Now I’m in love with a wonderful woman whose family lives, what I consider, a toxic lifestyle. Examples: They serve too much food for parties and holidays — more than can be eaten not just on that day, but on several days; they exchange so many useless gifts at every giving occasion (Christmas, birthdays, Mother’s Day, Father’s Day, etc.); their closets are stuffed with more clothing and shoes than you could wear in a lifetime; their home is overflowing with furniture, tchotchkes and other useless things.
Since we’ve gotten more serious, I’ve mentioned just a couple of times to my girlfriend how damaging her parents’ and siblings’ lifestyle is. Recently, she snapped at me to let up on being “so judgmental” about her family.
I always thought we were on the same wavelength, since she herself lives pretty simply. Now I’m afraid her more minimalist lifestyle is because she’s just starting out, and she’ll eventually adopt her family’s behavior as she gets more successful.
I love her and don’t want to break up, but I’d hate to marry and raise children with someone who would expect to live like that.

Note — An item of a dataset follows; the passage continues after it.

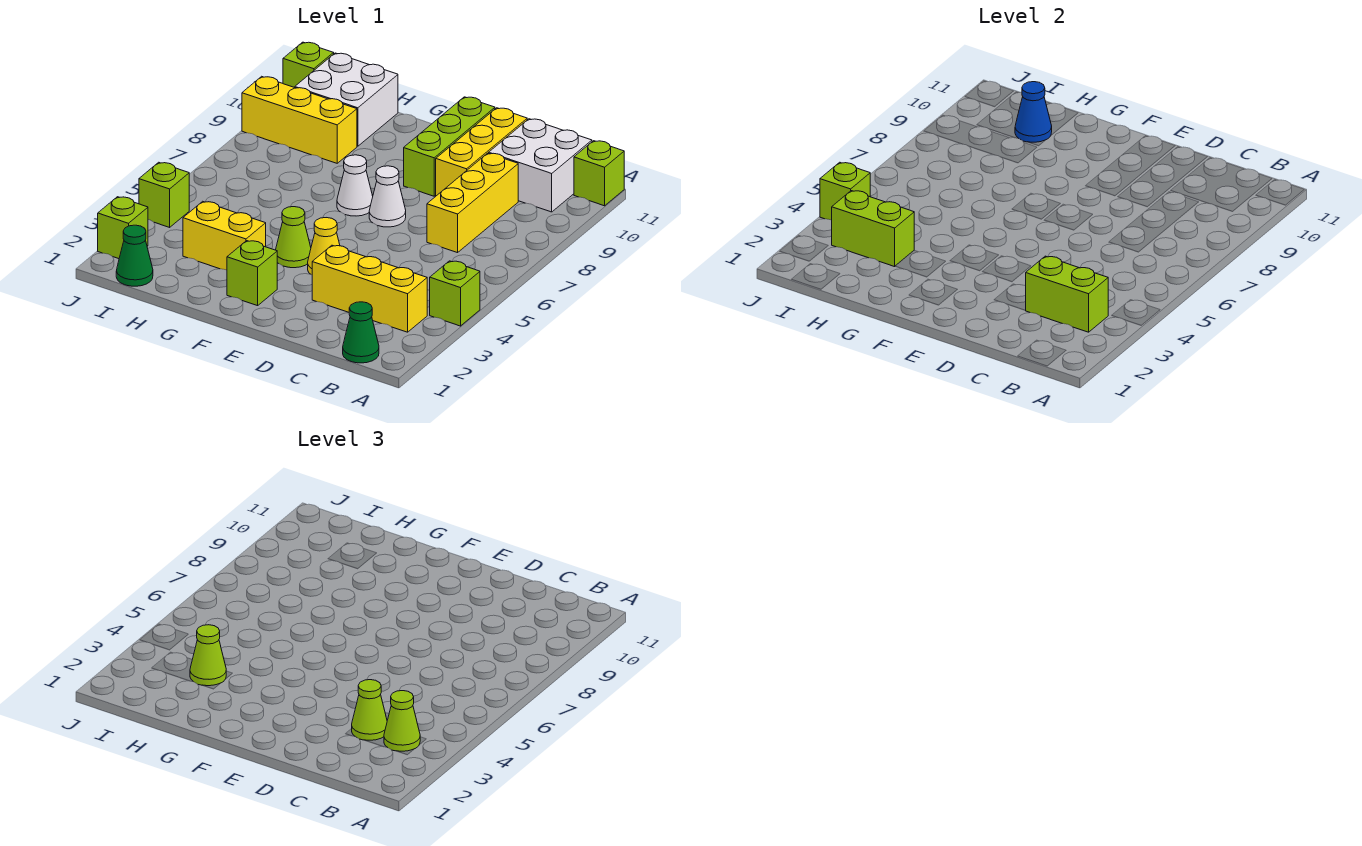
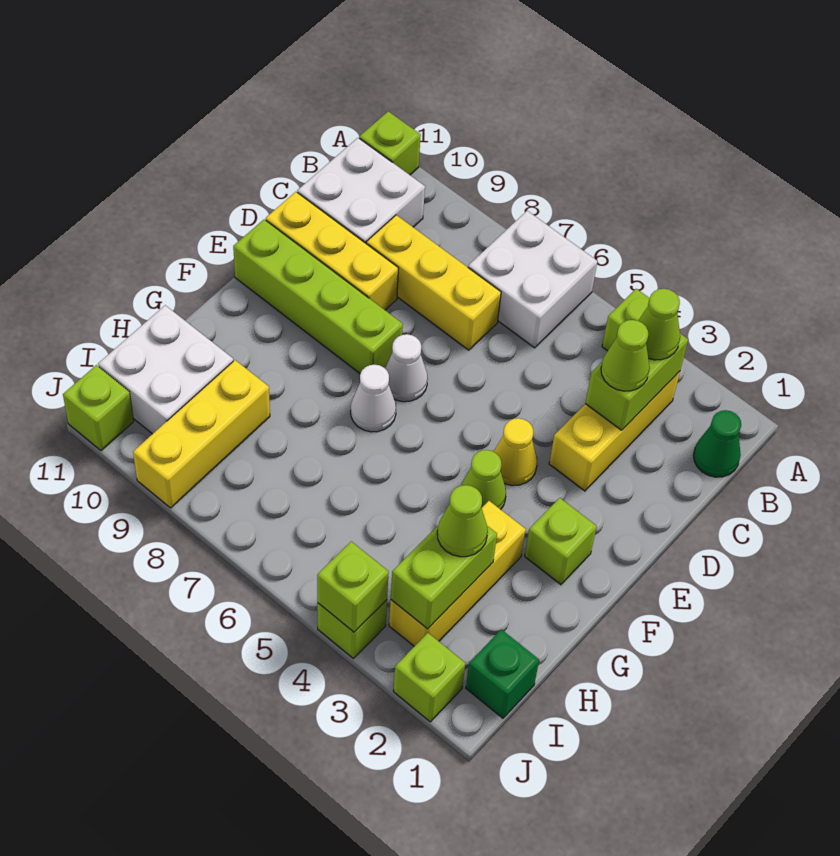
none -> white brick A6:B7 level 1
lime brick E9:E11 level 1 -> lime brick E8:E11 level 1
yellow brick G3:H3 level 1 -> yellow brick G3:I3 level 1
blue cone H10 level 2 -> none
green cone I1 level 1 -> green brick I1 level 1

It seems like a sore subject, and I don’t want to harp on it, but I do need some reassurance. How should I ask about this?
— Worried
A: It’s a “sore subject” because you’re being “so judgmental.”
So, SO judgmental.
A hypothetical: It’s one thing to be different. OK. You do you, I do me. Maybe we work together, maybe we don’t. At least we can talk about it.

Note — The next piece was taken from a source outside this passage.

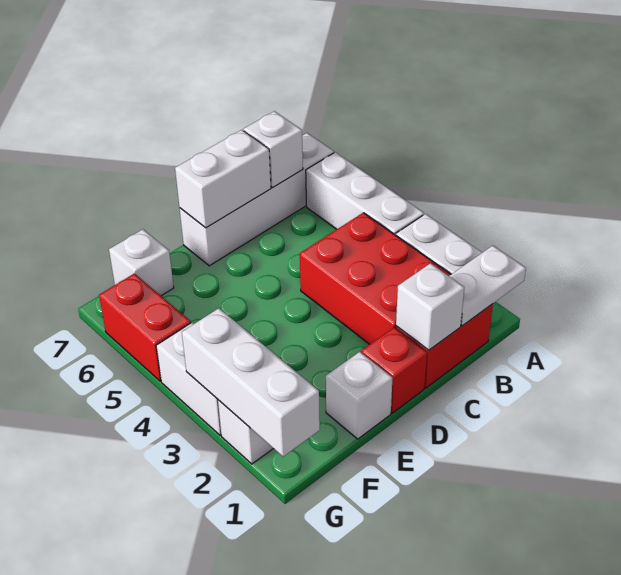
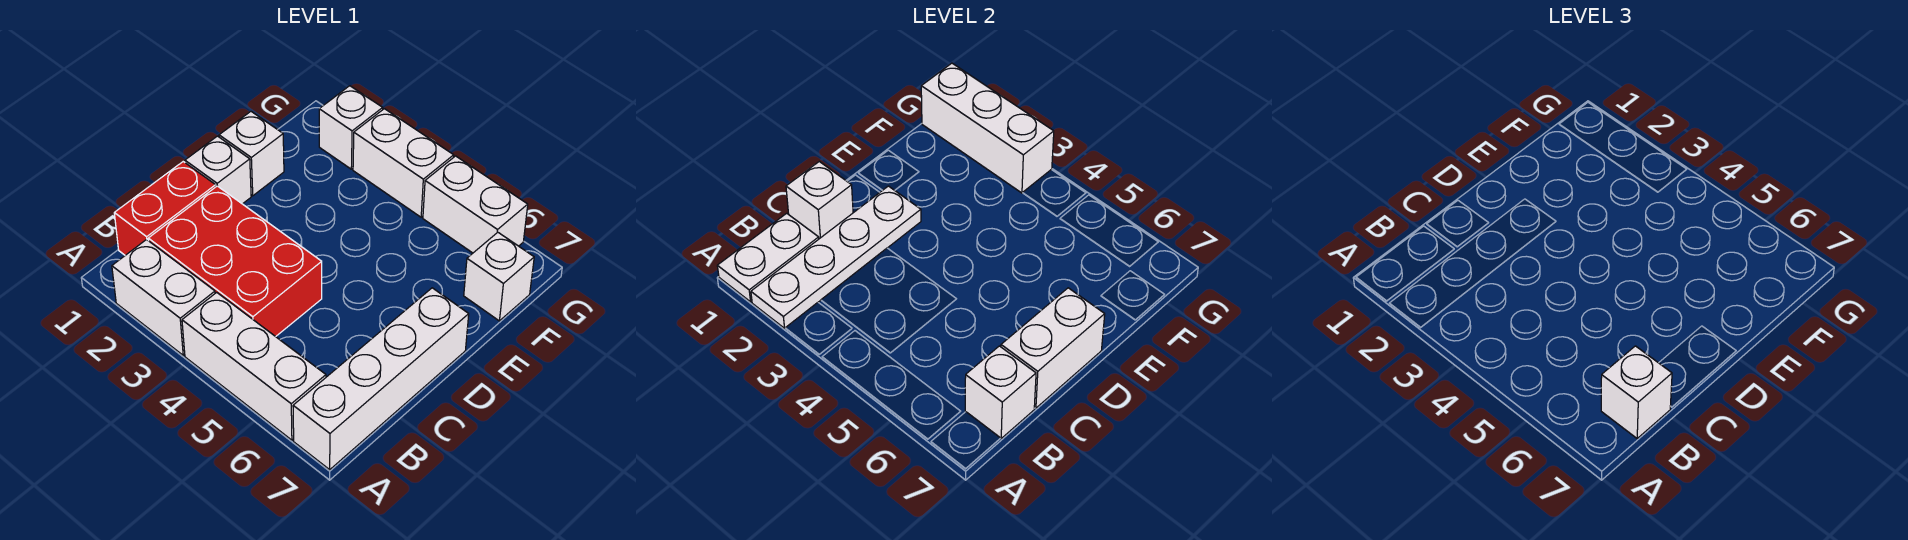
none -> white plate A2:D2 level 2
none -> white brick B7 level 3
red brick D1 level 1 -> white brick D1 level 1
red brick G5:G6 level 1 -> white brick G5:G6 level 1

It’s another for you to look at my family and think: greedy, excessive, toxic, too much, useless, damaging.
Uhh. Maybe we can work together, but you know what? Don’t bother. I’d rather tell you where to stick your pristine simplicity.
Here’s the fun part. I am actually inclined to agree with you that too much stuff is problematic. It’s a waste of resources, money, space, even time — since more stuff means more hours on stuff management. Cluttered spaces can be distracting, depressing, hard to keep clean. The planet weeps. You’re not wrong on much of your substance.

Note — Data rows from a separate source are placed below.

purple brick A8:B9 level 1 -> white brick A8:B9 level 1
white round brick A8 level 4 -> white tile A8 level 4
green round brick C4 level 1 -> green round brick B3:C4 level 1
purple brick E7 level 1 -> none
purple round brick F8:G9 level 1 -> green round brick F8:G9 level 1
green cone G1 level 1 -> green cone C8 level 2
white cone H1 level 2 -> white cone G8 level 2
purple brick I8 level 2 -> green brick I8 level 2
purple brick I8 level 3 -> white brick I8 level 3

And credit to your parents for that, sure.
But oh, my goodness. Bang-bang-banging on this one note — this very worthy note! — left many thoughtful, persuasive notes of subtlety, nuance and respect unplayed.
Such as: Big food and gifts are central to some families, traditions, cultures. Your minimalism won’t land with these audiences the way it lands with you.
Are some of these people adherents to “greed and excess,” sure. But hardly all. And unless your mind is open to the many complicated emotional connections involved across generations, you’re going to miss the fact that some people don’t think it’s love unless the table legs tremble with the weight of the food.
Someone who sticks to such beliefs is probably not the right partner for you. Totally fair. But someone from that tradition who remains sympathetic to it is also not the devil. Or reared by one.
If none of this moves you, then that’s your prerogative — but it’ll make it tough to move forward with your girlfriend’s family, and possibly with your girlfriend, if only your extreme will suffice.
Either way, you two really need to talk about this.
For that, allow me an emphatic yikes to seeking “reassurance” — which sets conversation up as a test you expect her to pass. Instead, seek understanding.
All along, you’ve assumed. Listen and learn instead. Then decide what you’ll do.